Port sans départ

L'imaginaire portuaire et ses poétiques constituent un bien psychologique et culturel commun dont le lecteur est appelé à user, pour mieux vivre ses parcours personnels, ou ses escales.
Régis Antoine

Le port est la fenêtre par laquelle on s'est subrepticement introduit et qui permettra peut-être de s'échapper. Cette fenêtre devient quelquefois miroir où, à force de chercher l'image de l'autre, on se découvre soi-même.
Nicasio Perera San Martin

Le port est un lieu d'ancrage imaginaire pour l'esprit. Synonyme de départ et de liberté, il reste, par excellence, le lieu d'élection du rêve et de la contemplation. C'est une porte et une frontière, un passage dans la marge, au bord du monde : ce n'est pas encore la mer, mais ce n'est déjà plus la terre. Entre ces deux parenthèses, le port demeure ce lieu singulier, hésitant, au-delà duquel l'inconnu affleure, indicible. Et le port est déjà cet inconnu, ce « marchepied du rêve ». Même la rude réalité des dockers et des marins, des bars et des naufrages, a cet aspect flottant et indécis, presque métaphysique.

Ceci est encore plus vrai, paradoxalement, pour un port sans départ comme Bordeaux. On ne s'embarque plus pour l'Afrique ou les Antilles, mais tout laisse à penser, à rêver, que le départ est possible, l'embarquement immédiat. L'imaginaire portuaire se nourrit du moindre signe, aussi dérisoire soit-il, aussi abandonné que soit le port.

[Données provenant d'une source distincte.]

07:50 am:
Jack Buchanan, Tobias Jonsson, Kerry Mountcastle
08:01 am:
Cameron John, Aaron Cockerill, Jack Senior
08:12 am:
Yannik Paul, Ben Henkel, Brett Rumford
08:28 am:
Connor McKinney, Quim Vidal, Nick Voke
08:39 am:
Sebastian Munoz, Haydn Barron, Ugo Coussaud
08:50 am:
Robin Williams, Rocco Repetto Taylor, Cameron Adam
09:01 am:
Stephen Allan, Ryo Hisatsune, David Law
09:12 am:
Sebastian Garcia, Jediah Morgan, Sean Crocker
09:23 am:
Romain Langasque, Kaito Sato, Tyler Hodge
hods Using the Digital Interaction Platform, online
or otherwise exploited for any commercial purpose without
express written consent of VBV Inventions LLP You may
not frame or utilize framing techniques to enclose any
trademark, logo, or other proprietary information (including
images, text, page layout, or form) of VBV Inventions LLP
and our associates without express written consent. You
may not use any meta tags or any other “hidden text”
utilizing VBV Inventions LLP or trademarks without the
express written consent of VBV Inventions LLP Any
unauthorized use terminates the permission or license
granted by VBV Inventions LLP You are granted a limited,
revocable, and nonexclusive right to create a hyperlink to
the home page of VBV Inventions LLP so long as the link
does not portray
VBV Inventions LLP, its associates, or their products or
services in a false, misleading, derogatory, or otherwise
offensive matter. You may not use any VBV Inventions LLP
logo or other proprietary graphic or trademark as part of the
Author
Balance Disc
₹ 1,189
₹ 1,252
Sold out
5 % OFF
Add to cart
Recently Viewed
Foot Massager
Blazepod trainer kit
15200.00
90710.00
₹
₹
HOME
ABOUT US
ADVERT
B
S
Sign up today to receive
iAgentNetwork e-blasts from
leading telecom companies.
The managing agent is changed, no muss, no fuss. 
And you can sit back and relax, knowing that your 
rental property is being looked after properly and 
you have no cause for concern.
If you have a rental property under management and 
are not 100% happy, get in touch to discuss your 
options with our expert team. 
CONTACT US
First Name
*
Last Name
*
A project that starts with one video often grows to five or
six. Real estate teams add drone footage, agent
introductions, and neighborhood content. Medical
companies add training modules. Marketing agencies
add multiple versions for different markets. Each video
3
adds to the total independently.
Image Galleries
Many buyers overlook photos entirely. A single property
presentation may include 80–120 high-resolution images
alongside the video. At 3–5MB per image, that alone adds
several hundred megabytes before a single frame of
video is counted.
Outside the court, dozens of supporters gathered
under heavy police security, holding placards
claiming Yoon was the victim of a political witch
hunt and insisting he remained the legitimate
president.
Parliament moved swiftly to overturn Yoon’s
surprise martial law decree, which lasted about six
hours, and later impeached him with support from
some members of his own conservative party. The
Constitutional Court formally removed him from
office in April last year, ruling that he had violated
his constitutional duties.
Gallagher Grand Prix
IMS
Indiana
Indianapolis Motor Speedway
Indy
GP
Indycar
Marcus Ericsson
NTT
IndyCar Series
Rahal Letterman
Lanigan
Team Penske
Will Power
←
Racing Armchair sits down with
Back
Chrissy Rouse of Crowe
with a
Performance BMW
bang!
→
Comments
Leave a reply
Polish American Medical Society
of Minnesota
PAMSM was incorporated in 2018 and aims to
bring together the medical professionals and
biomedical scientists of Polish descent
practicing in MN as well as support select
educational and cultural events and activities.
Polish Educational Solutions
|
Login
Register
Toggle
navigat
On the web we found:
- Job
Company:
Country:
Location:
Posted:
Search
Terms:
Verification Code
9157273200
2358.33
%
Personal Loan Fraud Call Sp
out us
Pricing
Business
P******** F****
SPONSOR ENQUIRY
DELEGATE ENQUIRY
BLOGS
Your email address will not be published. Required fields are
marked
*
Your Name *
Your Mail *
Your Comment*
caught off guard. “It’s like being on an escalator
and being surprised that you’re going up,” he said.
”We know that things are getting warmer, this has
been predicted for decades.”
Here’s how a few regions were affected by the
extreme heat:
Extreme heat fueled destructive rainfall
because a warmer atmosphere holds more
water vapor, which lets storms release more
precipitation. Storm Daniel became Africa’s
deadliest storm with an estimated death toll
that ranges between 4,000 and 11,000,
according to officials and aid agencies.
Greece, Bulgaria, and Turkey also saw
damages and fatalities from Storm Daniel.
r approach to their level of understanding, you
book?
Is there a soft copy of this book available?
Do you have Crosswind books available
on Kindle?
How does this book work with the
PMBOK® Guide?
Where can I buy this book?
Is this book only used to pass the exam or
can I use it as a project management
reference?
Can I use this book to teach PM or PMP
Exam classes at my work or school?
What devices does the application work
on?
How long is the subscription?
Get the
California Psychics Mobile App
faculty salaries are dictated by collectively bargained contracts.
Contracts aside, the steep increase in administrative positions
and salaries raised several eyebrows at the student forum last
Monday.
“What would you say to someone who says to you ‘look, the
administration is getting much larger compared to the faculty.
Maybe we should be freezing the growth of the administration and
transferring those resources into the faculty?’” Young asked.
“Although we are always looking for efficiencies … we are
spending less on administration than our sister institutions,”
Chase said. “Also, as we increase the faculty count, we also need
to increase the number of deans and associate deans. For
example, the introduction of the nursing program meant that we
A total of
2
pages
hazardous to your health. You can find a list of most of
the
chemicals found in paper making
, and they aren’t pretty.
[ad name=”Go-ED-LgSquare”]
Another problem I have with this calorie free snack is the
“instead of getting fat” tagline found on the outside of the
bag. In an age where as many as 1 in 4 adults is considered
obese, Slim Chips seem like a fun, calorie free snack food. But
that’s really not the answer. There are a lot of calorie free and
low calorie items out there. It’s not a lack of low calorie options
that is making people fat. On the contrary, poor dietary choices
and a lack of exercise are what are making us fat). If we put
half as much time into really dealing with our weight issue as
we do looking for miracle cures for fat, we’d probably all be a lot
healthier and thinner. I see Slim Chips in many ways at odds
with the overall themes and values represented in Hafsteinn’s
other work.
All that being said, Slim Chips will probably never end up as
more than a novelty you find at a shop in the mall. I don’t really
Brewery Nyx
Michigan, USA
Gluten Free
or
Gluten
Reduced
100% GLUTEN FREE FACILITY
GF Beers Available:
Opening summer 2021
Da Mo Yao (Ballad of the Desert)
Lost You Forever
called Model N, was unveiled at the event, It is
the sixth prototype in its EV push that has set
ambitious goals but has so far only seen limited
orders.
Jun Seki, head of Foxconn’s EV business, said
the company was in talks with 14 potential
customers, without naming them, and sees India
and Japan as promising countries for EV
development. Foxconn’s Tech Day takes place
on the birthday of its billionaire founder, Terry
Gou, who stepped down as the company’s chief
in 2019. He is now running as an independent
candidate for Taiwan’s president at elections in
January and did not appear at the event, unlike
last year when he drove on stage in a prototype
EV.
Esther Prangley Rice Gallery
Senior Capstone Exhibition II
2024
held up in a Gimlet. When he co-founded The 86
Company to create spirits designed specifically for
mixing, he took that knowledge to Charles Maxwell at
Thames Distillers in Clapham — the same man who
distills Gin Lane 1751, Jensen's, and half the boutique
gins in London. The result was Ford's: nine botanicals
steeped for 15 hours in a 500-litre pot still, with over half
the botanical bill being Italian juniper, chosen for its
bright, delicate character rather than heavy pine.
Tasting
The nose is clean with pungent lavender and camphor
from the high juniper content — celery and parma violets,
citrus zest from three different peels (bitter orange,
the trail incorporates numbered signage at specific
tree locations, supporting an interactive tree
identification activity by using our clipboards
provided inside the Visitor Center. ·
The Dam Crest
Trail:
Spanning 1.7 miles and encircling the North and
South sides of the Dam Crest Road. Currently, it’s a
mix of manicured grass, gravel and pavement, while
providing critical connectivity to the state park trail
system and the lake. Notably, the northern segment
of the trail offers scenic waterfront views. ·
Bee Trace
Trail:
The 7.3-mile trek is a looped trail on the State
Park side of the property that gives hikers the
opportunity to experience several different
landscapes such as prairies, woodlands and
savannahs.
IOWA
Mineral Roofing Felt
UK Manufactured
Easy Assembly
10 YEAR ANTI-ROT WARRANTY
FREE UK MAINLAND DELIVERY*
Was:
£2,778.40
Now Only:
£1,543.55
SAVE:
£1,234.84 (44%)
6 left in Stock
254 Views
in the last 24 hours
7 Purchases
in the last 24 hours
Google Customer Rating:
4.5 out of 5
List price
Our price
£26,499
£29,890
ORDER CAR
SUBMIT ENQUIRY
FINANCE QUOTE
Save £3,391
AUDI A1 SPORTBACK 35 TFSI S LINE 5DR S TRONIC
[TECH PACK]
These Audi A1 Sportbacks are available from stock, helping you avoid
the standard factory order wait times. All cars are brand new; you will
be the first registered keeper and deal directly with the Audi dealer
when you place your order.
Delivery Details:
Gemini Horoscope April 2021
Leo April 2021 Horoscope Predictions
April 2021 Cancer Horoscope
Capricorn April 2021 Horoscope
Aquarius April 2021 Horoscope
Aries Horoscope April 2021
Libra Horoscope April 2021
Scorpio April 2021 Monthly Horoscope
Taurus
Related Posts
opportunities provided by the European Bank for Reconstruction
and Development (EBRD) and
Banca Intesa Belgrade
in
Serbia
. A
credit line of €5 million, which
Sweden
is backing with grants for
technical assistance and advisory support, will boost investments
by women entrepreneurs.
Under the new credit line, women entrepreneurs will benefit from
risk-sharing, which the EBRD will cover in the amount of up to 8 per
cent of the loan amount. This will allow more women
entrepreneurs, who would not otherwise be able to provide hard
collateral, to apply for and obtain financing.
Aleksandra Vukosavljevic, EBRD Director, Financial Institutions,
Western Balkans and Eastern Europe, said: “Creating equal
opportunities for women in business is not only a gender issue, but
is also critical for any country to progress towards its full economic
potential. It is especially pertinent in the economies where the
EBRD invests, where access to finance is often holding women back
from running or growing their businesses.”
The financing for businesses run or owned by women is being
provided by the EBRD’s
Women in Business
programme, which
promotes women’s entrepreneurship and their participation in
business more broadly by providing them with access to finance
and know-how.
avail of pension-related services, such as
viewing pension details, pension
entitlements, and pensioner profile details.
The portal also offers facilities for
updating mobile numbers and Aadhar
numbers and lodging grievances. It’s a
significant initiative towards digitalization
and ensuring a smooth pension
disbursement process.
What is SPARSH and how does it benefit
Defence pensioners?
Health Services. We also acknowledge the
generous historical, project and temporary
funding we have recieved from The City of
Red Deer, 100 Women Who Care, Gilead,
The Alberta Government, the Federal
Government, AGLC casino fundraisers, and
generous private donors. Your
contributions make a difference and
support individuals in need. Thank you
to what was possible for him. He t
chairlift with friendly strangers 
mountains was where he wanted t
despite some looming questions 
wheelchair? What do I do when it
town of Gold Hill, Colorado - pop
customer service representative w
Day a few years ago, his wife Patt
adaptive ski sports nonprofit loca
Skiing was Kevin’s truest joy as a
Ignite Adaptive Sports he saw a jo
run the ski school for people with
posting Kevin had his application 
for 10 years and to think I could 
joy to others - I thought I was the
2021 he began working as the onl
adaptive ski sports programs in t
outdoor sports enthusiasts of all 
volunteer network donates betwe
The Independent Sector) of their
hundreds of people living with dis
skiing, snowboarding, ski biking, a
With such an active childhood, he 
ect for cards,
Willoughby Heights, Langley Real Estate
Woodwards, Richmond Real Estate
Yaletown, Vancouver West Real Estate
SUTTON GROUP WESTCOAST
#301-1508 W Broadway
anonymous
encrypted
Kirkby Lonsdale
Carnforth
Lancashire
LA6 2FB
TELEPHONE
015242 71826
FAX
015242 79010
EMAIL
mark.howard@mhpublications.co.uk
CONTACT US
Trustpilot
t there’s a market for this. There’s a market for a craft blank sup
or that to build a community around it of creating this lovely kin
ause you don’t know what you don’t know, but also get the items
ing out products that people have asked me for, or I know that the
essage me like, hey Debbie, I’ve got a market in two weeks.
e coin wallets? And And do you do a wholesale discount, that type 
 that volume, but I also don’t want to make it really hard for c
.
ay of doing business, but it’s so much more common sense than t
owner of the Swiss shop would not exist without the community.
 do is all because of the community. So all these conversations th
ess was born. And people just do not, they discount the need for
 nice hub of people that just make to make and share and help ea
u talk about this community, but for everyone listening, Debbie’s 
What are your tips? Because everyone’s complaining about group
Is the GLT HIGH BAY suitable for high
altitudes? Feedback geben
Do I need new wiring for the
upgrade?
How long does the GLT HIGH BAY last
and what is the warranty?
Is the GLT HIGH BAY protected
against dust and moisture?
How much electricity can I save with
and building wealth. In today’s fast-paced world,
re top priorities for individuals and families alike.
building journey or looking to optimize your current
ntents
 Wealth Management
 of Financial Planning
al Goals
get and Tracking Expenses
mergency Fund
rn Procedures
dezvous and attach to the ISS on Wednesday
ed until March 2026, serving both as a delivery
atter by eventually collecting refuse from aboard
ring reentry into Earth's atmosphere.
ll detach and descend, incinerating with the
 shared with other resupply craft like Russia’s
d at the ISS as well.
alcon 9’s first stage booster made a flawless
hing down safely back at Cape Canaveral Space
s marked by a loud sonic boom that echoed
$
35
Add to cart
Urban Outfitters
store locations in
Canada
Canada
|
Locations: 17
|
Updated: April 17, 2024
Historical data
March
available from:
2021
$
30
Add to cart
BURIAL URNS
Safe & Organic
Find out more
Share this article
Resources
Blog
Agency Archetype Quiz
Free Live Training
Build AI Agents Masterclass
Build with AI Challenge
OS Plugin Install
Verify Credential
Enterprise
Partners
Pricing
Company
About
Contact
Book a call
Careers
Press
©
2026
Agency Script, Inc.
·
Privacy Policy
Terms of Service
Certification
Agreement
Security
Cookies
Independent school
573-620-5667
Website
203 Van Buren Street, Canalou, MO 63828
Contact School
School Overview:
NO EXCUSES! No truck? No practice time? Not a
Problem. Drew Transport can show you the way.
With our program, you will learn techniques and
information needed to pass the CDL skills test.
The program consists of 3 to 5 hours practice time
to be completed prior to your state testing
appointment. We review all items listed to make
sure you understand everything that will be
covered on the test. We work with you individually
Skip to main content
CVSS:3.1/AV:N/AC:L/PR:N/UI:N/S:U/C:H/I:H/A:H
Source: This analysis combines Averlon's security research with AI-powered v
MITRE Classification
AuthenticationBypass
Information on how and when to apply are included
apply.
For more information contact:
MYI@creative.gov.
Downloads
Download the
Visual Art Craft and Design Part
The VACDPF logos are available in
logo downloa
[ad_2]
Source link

Ainsi peut-il naître une « mythologie du port » à partir d'une coque rouillée, d'une grue bancale, d'un quai désert.

Alors peuvent prendre forme des photographies qui ont toutes la réalité du port de Bordeaux comme nécessaire origine, et se servent de ce postulat comme tremplin vers une poétique portuaire évocatrice. Autrement dit, il s'agit d'une tentative de passage du descriptif (la photo-constat du port de Bordeaux) au suggestif (la photo-symbole du port imaginaire, de tous les ports). Ainsi cette photographie pouvait-elle glisser de son statut de document à celui de support poétique, et le port constituer de la sorte une métaphore de la vie même.

Christian Cazenave
1996

Ma première, ma plus longue escale fut Bordeaux, port de la lune, premier port d'Afrique... Je tentais alors quelques excursions au-delà des colonnes rostrales surplombant les hangars, jusqu'à Bacalan, pour débusquer le réel sans fracasser pour autant la force de mes rêves.
Jean-Claude Lamatabois

Citations extraites de Les quais sont toujours beaux, textes réunis par Régis Antoine et Gérard A. Jaeger, Editions de l’Albaron, 1990
Photographies réalisées à Bordeaux de décembre 1994 à mars 1996.